Underground pre-production development commences in Year 1, after the portal position is exposed. Full underground production starts in Year 2 and is maintained until Year 8, targeting an average of 365,000tpa of high grade ore. Gold production over life of project is estimated at 550,000 ounces with peak production of around 85,000 ounces per annum in Years 2 to 6

Metallurgical Testwork
To provide a basis for the Scoping Study a metallurgical testwork program was undertaken immediately prior to the commencement of the Scoping Study to determine the metallurgical properties of the mineralisation.
The testwork showed that the deposit contains both free milling and refractory ore.

Significantly, the refractory material performed very well during the flotation tests where a high gold grade, sulphide concentrate was produced at a very low mass pull. Gold recoveries of 91.3% were achieved in 2.9% of the mass at a grade of 46.35 g/t gold.
Further testwork has been recommended by METS.

Capital and Operating Cost Estimates
Capital and operating cost estimates have been developed by METS for the proposed process plant with a capacity of 1 Mtpa with an accuracy of  ±35%.
The capital cost estimate for a new processing plant is $108M. The estimate is calculated through the addition of direct and indirect costs and a contingency allowance to cover the level of risk associated with a project of this level and scope. Other initial capital items include infrastructure ($10M) and pre-stripping ($37M). An additional sustaining capital cost over the life of the project is estimated at $89M, including underground development.

 Cash costs per oz around $760.

There have also been recent board changes.
Aphrodite Gold Limited (ASX:AQQ) advises that Director Peter Buttigieg, also the Company’s largest individual Shareholder, has been elected to the role of non-executive Chairman.
The Company is pleased to also advise of the appointment of Melbourne based Paul Maurice Weston as Marketing Director.

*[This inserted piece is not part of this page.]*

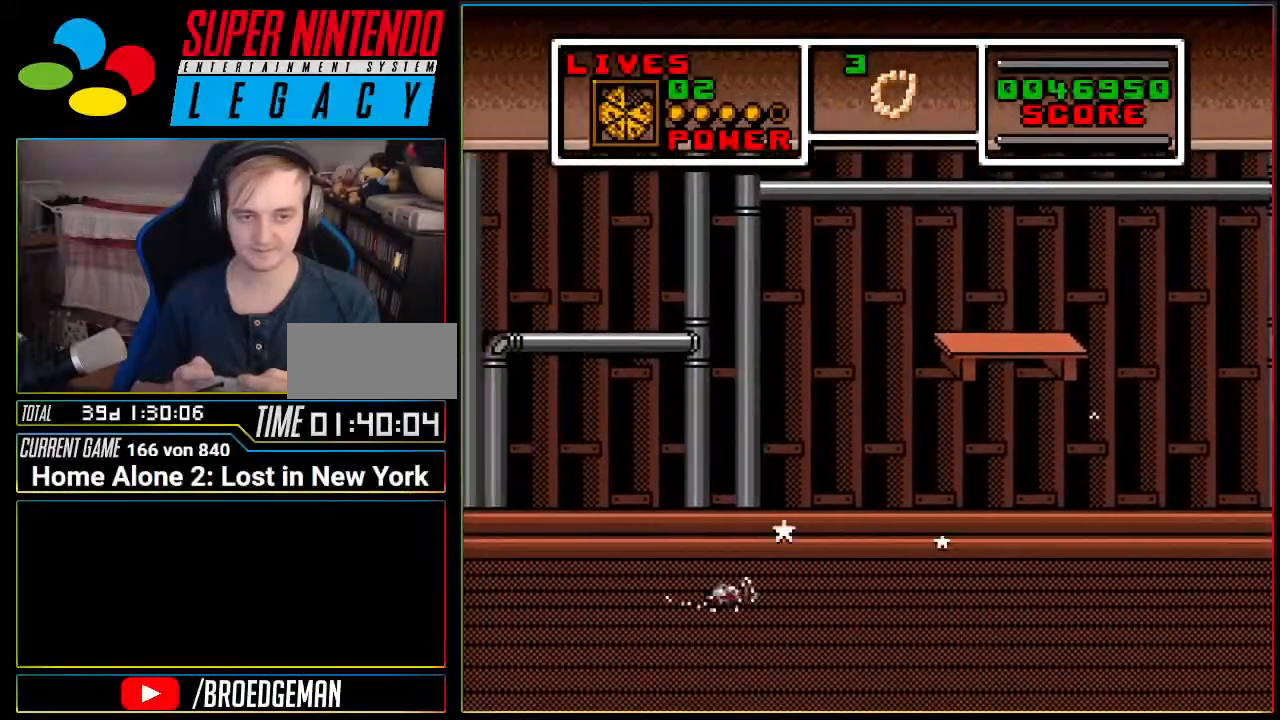
{"dt_ms": 500, "buttons": ["DPAD_LEFT"], "events": [[167, "A", "up"]]}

Paul is a highly experienced corporate marketing consultant whose role will be to increase market and investor awareness of Aphrodite and its Aphrodite Gold Project near Kalgoorlie in Western Australia.
He has acted as a Director of and consultant to a number of ASX listed mining companies, and has assisted to obtain ASX, FTSE or NASDAQ listing for them as well as domestic and international interest and support. This included arrangement of press, business television, independent investment analysis and investor presentations.
His market successes includes developing British Telecom’s Australian subsidiary (BT Australia) from start up to 15,000 business customers and $140 million p/a sales in less than 2 years.


----------



## System (9 January 2018)

On January 8th, 2018, Aphrodite Gold Limited (AQQ) was removed from the ASX's official list in accordance with Listing Rule 17.11, following implementation of the scheme of arrangement by which Spitfire Materials Limited acquired all of the Company’s issued capital.


----------